* **About this task**
Write the next few sentences of the report on zinc lozenges and the common cold, starting after its last sentence.

Zinc lozenges are associated with shortening the duration of common cold episodes by up to 40%, according to research.
The evidence emerged from the combined results of 13 trials which tested the ability of zinc lozenges, which dissolve in the mouth and are widely available, to fight off colds.
Three of the studies showed taking daily doses of zinc acetate higher than 75 milligrams - more than is generally recommended - as soon as symptoms began, shortened colds by an average of 42 per cent.
Five others, using other types of zinc salt at doses greater than 75mg, resulted in a 20 per cent reduction. But five studies of doses lower than 75mg showed no benefit at all.
In several studies, zinc lozenges caused adverse effects, such as bad taste, but there is no evidence that zinc lozenges might cause long term harm. Furthermore, in the most recent trial on zinc acetate lozenges, there were no significant differences between the zinc and placebo groups in the occurrence of adverse effects although the daily dose of zinc was 92 mg.
The author concluded that "since a large proportion of trial participants have remained without adverse effects, zinc lozenges might be useful for them as a treatment option for the common cold."

* **Saved entries**
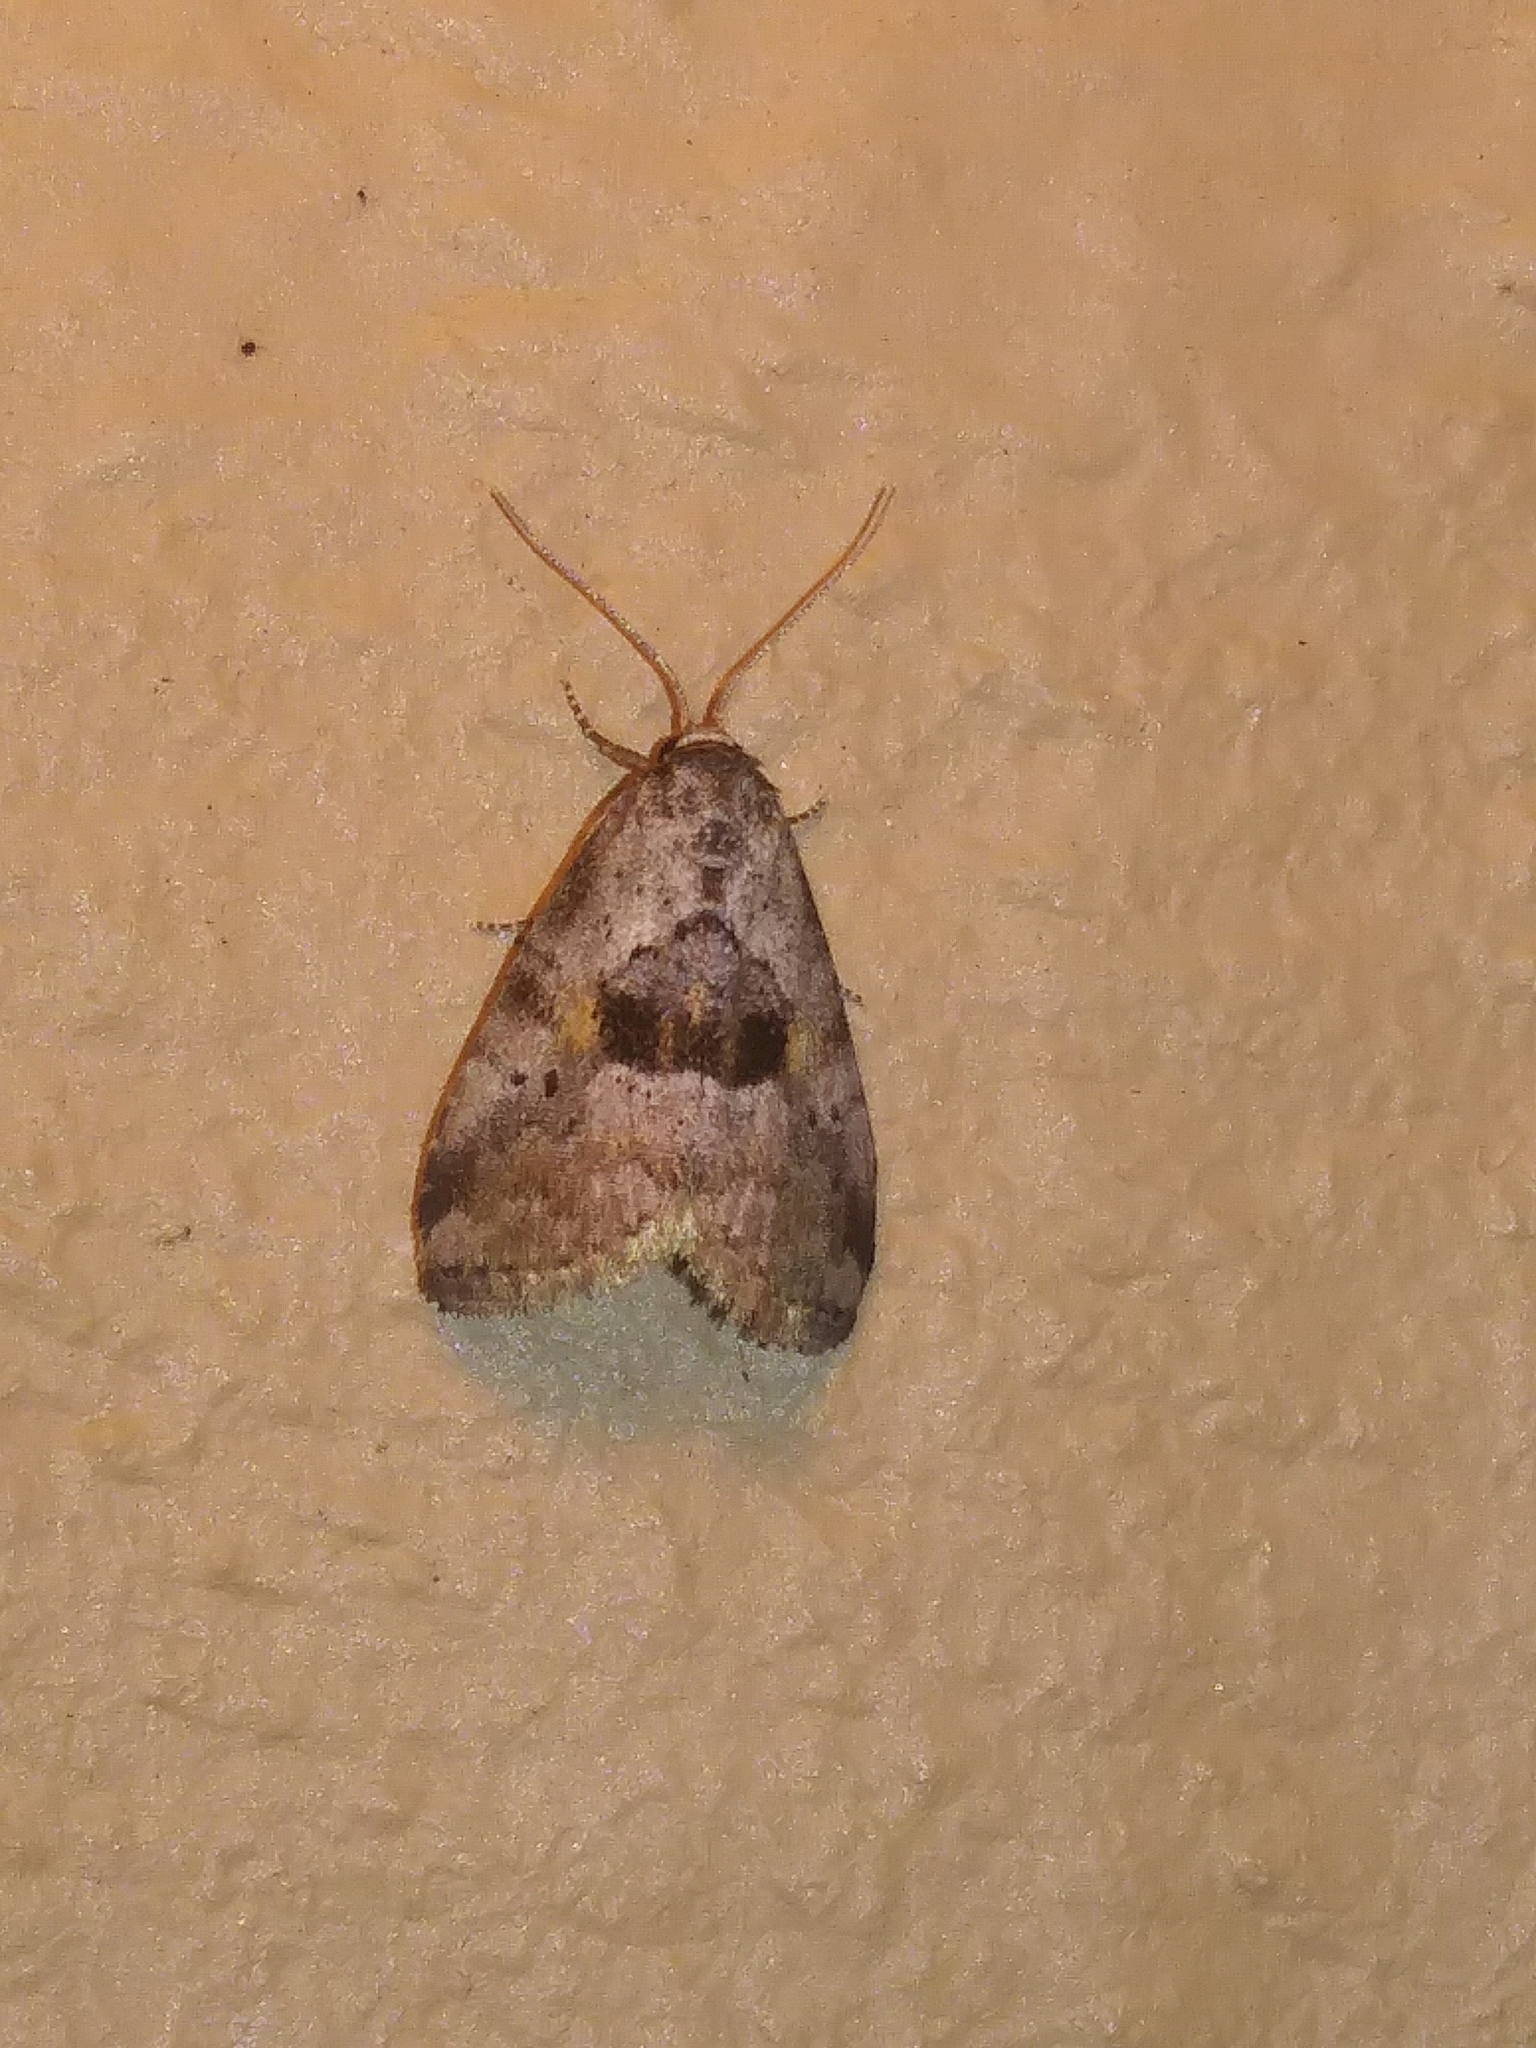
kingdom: Animalia
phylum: Arthropoda
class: Insecta
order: Lepidoptera
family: Erebidae
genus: Hyperstrotia
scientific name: Hyperstrotia secta
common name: Black-patched graylet
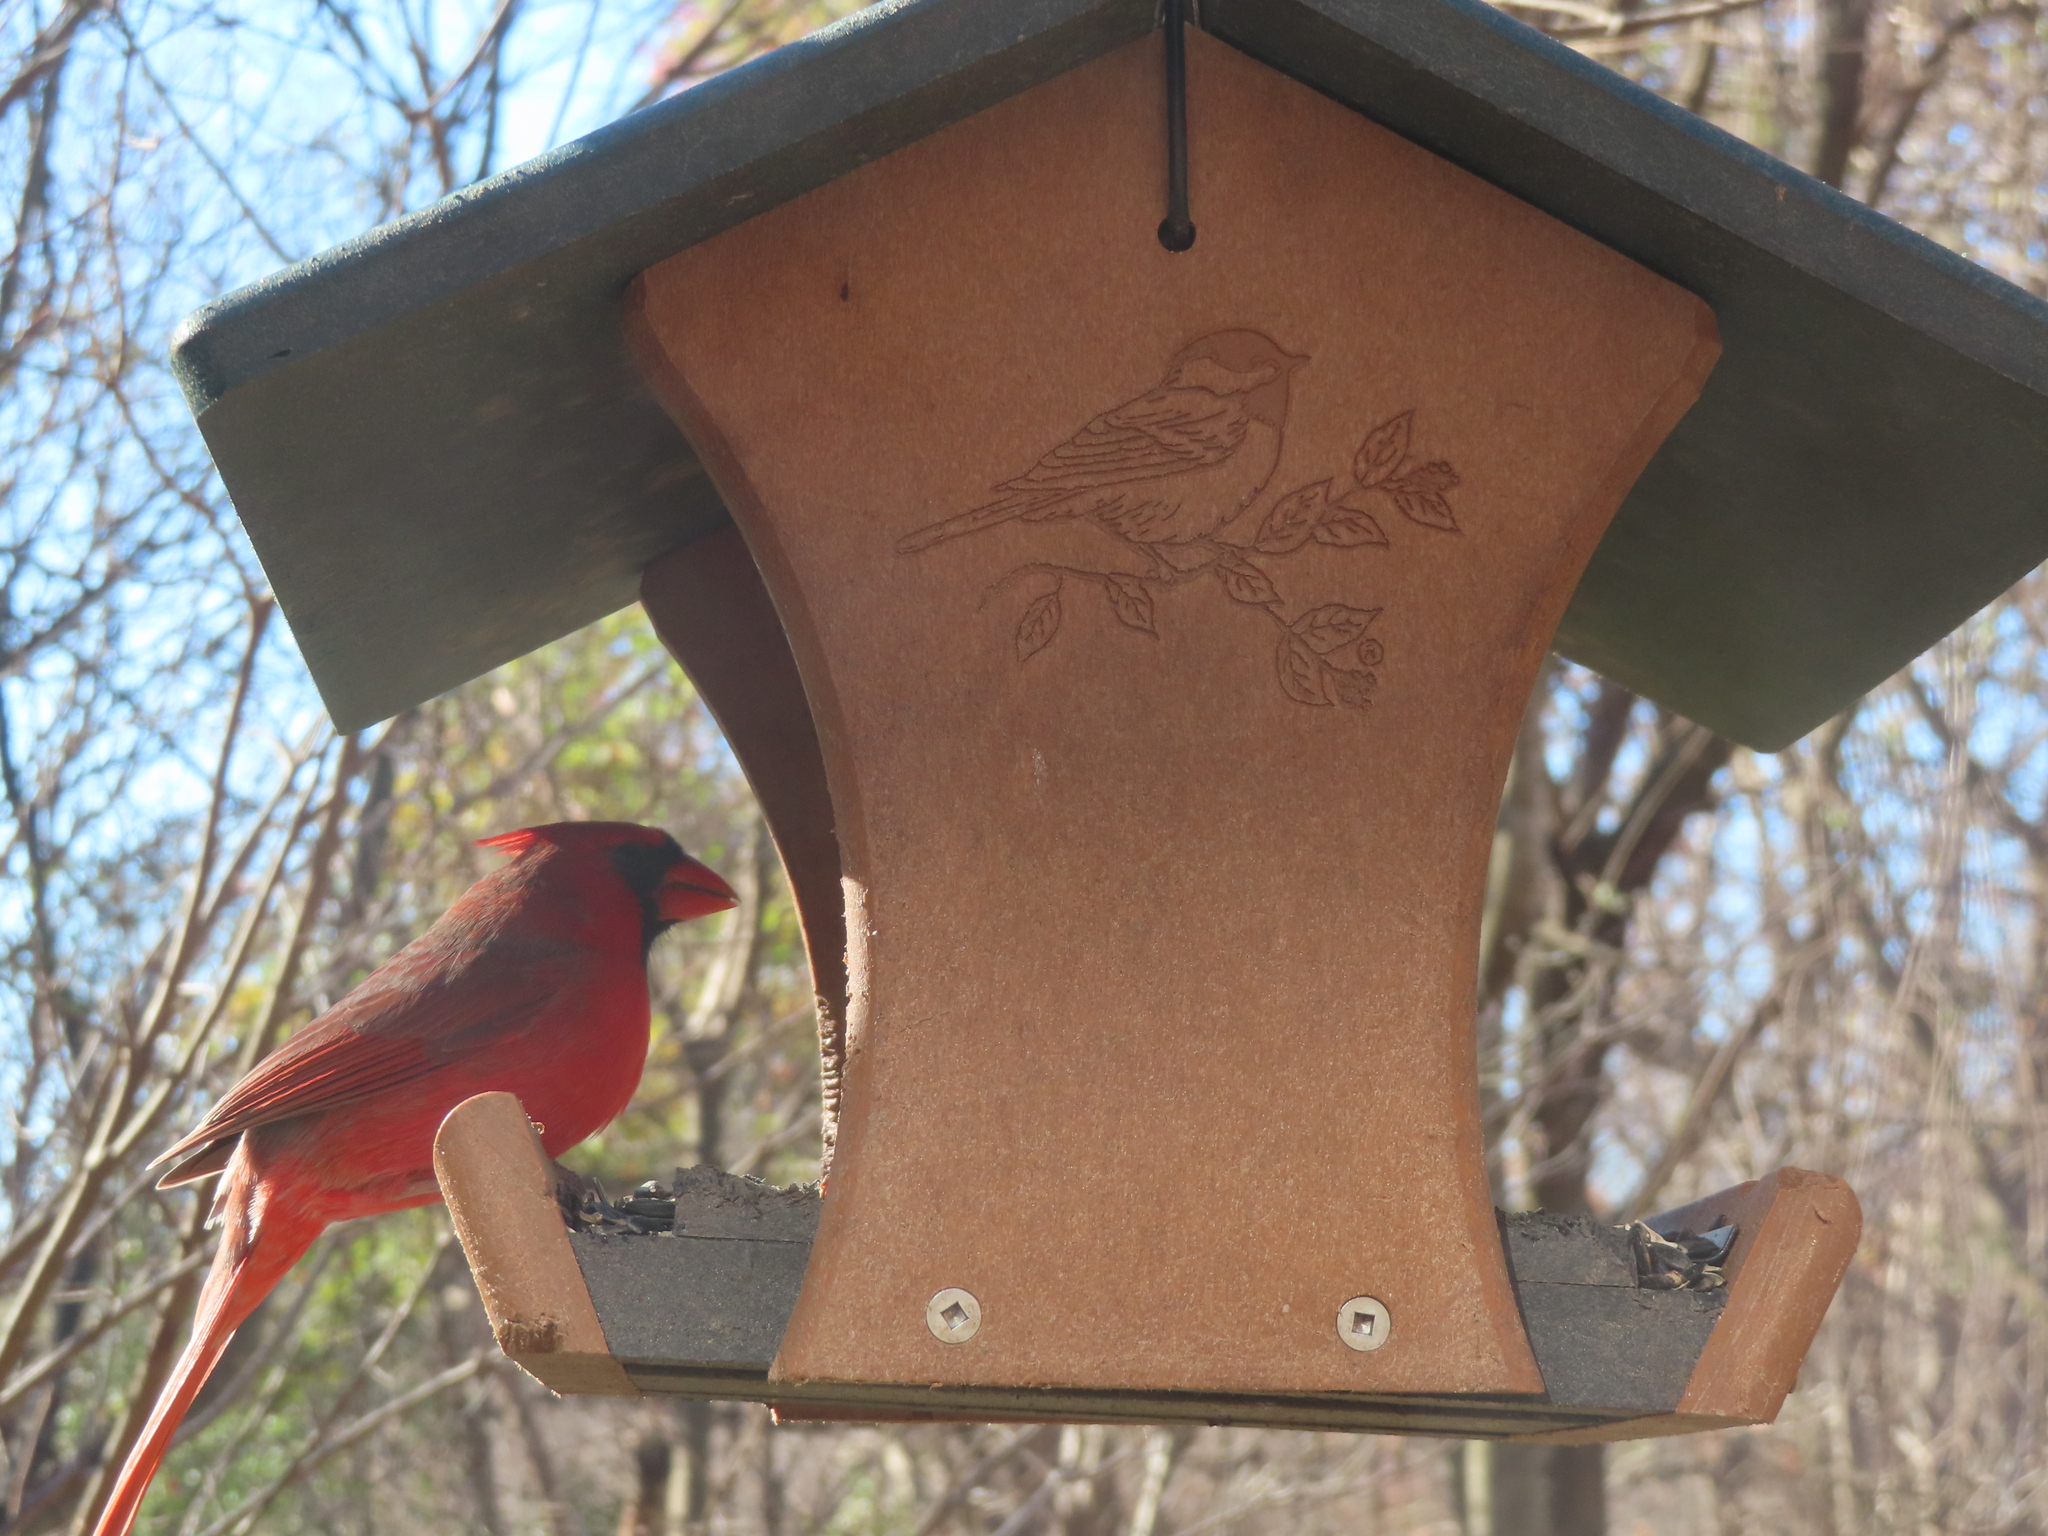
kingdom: Animalia
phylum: Chordata
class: Aves
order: Passeriformes
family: Cardinalidae
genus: Cardinalis
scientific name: Cardinalis cardinalis
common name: Northern cardinal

* **Answer to this exercise**
These studies also showed zinc is linked to shortening the duration of symptoms. More than 200 viruses are capable of causing the common cold, which is why it is almost impossible to gain complete immunity.
Zinc Is Vital for A Healthy body
Zinc is a key mineral for the immune system and is important for providing natural resistance against infections and diseases. It is also essential for healthy growth, wound healing and reproductive health.
Zinc is not stored in the body, although can be found in tissue and bones. Factors such as a poor diet, high-stress lifestyles, soil depletion and processing of foods can all lead to a zinc deficiency.
Rich sources of this vital mineral include shellfish, red meat, fish, eggs and pumpkin seeds.
Research Paper Details:
Harri H. Zinc Lozenges May Shorten the Duration of Colds: A Systematic Review. The Open Respiratory medicine Journal, 2011; 5 (1): 51.